Depuis plusieurs mois, des témoignages concordants venus de différents pays africains font état de recrutements opaques menés à destination de la Russie. Officiellement, il s’agit d’offres d’emploi civil ou de programmes de formation professionnelle. Dans les faits, certains de ces recrutements se seraient soldés par un engagement militaire contraint sur le front ukrainien.
Des offres civiles aux contours trompeurs
Des jeunes hommes originaires du Kenya, du Sénégal, du Cameroun, d’Afrique du Sud ou encore de pays d’Afrique de l’Ouest expliquent avoir répondu à des annonces promettant un salaire attractif, une formation technique et parfois un billet d’avion pris en charge.
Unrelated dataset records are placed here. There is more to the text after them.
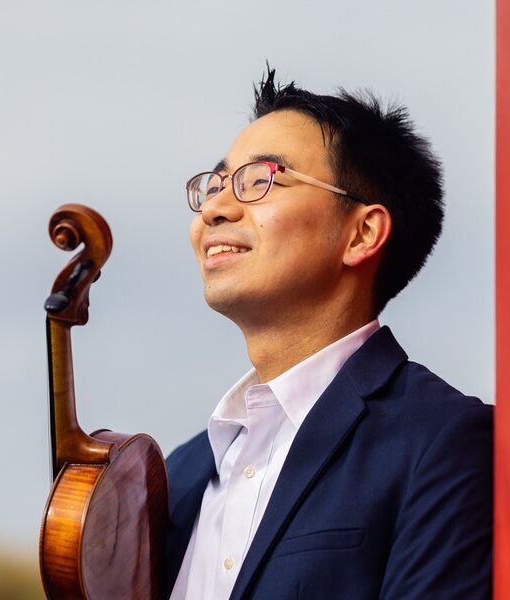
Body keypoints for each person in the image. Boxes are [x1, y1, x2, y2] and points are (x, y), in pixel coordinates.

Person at [164, 68, 492, 600]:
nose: (215, 209)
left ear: (362, 233)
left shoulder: (443, 442)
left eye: (261, 179)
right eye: (216, 184)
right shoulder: (178, 476)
Les offres circulent principalement sur les réseaux sociaux ou via des intermédiaires locaux.
Une fois arrivés en Russie, plusieurs témoignages indiquent un changement brutal de cadre: confiscation de passeports, absence d’interprètes, documents contractuels rédigés exclusivement en russe, puis transfert vers des centres d’entraînement militaire. Certains affirment avoir signé sans en comprendre la portée, avant d’être déployés en Ukraine.
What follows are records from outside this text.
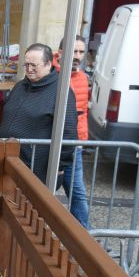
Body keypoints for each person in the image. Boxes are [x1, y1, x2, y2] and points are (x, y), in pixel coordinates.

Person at [0, 44, 79, 194]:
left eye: (34, 65)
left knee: (30, 205)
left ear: (48, 64)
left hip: (37, 167)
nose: (29, 69)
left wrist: (59, 166)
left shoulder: (61, 92)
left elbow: (69, 132)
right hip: (9, 161)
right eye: (26, 64)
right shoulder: (20, 86)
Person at [52, 36, 91, 228]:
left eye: (81, 52)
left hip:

Ces situations documentées ne représenteraient qu’une partie visible d’un phénomène plus large, notamment autour de prétendus emplois dans des usines d’armement, évoqués dans plusieurs enquêtes de presse africaines.
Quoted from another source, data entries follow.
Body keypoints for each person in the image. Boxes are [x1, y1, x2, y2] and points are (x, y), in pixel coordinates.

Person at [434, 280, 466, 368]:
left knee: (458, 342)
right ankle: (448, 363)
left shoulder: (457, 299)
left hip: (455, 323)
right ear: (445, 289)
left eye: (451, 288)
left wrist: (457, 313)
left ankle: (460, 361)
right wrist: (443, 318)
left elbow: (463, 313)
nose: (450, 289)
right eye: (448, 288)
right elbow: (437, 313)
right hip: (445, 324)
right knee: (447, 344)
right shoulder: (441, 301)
Une communication russe inhabituelle
Face à la multiplication des récits, des responsables institutionnels russes ont récemment pris la parole pour assurer que les étudiants africains présents en Russie sont « entièrement en sécurité ». Au Ghana, une chargée de coopération a publiquement tenté de dissiper les inquiétudes, affirmant que les programmes d’accueil se déroulent sans incident.
Cette communication proactive interroge toutefois certains observateurs. En matière de coopération universitaire, de tels démentis publics sont rares. L’absence de témoignages directs d’étudiants concernés alimente les doutes, tout comme le silence sur l’ampleur réelle des situations litigieuses.
Journalistes sous pression
Parallèlement, des journalistes d’investigation africains travaillant sur ces dossiers affirment subir des campagnes de discrédit. Le journaliste Oumarou Sanou, auteur de plusieurs articles sur le sort de jeunes partis « étudier » en Russie, a récemment été publiquement mis en cause par des comptes liés à l’ambassade russe dans son pays de publication.
Aucune preuve formelle n’a été apportée pour réfuter ses enquêtes, mais les attaques personnelles et accusations de manipulation se multiplient. Plusieurs organisations de défense de la presse s’inquiètent d’un climat d’intimidation croissant.
Un phénomène aux dimensions internationales
Selon les autorités ukrainiennes, plus de 1 400 combattants africains issus d’au moins 36 pays seraient actuellement engagés aux côtés de la Russie, un chiffre difficile à vérifier de manière indépendante et probablement sous-estimé. Des capturés sénégalais et kényans ont été identifiés par l’armée ukrainienne. L’un d’eux, ancien athlète, a déclaré avoir cru signer un contrat de travail civil.
Face à la situation, plusieurs gouvernements africains ont réagi. Le Kenya a émis des alertes officielles et tente de rapatrier ses ressortissants. L’Afrique du Sud a ouvert des enquêtes, tandis que l’Ukraine appelle les États africains à mieux informer leurs citoyens sur les risques liés à ces offres.
Pour les familles concernées, les questions demeurent sans réponse. Entre promesses économiques, silences institutionnels et récits fragmentaires, la réalité de ces recrutements continue d’échapper à toute transparence.